La Balance

balanceThe French seem to love American police thrillers almost as much as Americans do, and they regularly make movies that imitate the hard-hitting American style.

The gritty, roughhouse French thriller La Balance, however, does not really have to imitate an American style—because the writer-director is himself an American. He’s an expatriate named Bob Swaim, and his movie is lively, violent, and something of a mess.

The first part of the film is seen mainly from the viewpoint of the cops—especially the police captain (Richard Berry) who wants to sting the city’s underworld kingpin (Maurice Ronet). To do that, he’s got to find some informers who will help set the crime czar up for a fall.

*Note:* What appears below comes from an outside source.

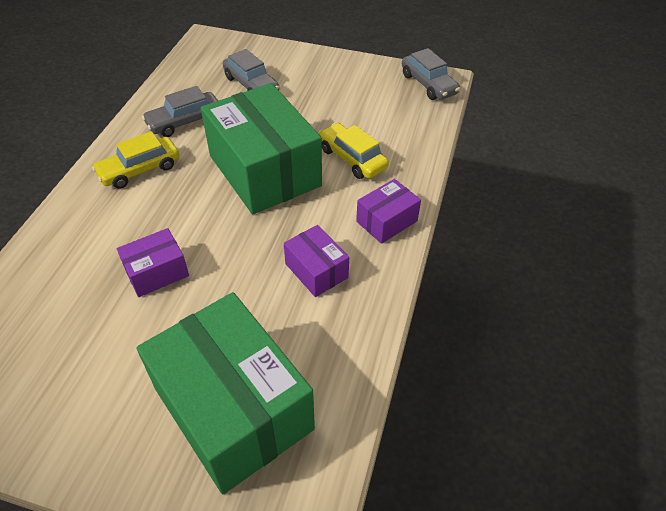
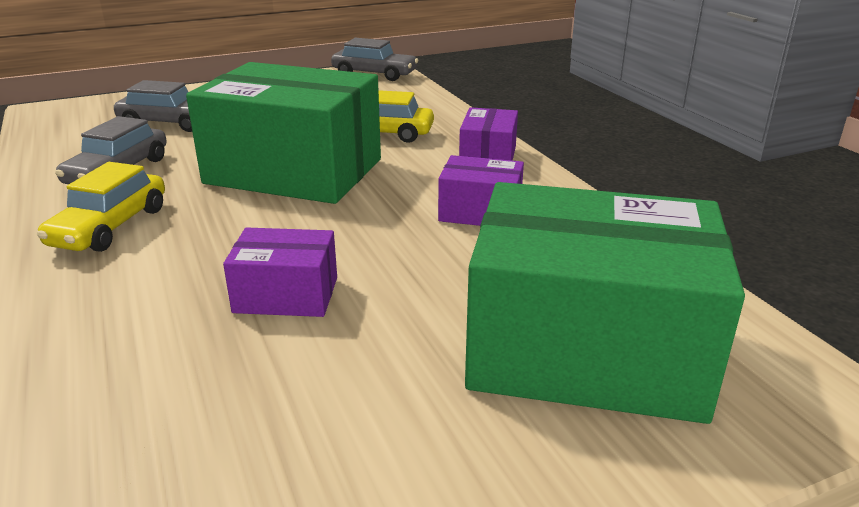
camera: 40 degrees left, 20 degrees down
purple box [117,228,189,297] -> purple box turned 75 degrees clockwise [223,228,337,317]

He finds a prostitute (Nathalie Baye) and her pimp (Philippe Leotard) and bullies them into setting up the sting. Soon, our sympathies are with Baye and Leotard; the twist here is that the genuinely love each other, and are blackmailed into helping the police.

There is still a tattered honor about these unlikely heroes, which is a far cry from the belligerent, amoral police. Even the jaded captain is impressed—and although he reneges on initial promises to the couple, he may be stating to like them.

The world of La Balance is a world of betrayal, on various levels: in love, in crime, in business. Swaim conjures a convincingly ratty Paris underworld in which to set this tale of shifting loyalties, and the ugly cinematography adds to this.

The film has a lot of ideas floating around, and most of them don’t quite come together. The air of confusion may be appropriate for the sense of moral ambiguity that Swaim clearly wants to communicate, but it makes a cop thriller considerably less streamlined.

But the story works well enough, in large part thanks to an appealing cast: Baye is fine as the prostitute, and Berry does well in the tough part of the unshaven, world-weary detective. There’s probably no actor around who looks less like his name than Philippe Leotard; his boxer’s face gives him a streetwise authenticity, but he also carries an odd nobility.

And La Balance itself has an authenticity, possibly due to the Gallic setting being filtered through an American mind, and seen afresh. Whatever the reason, it turns out to be a truly French French Connection.

First published in the Herald, January 12, 1984

Swaim got a Hollywood stint out of this, doing the awkward Half Moon Street and the better Masquerade. This was a good period for Nathalie Baye, a delicate-looking actress with a distinct gravity.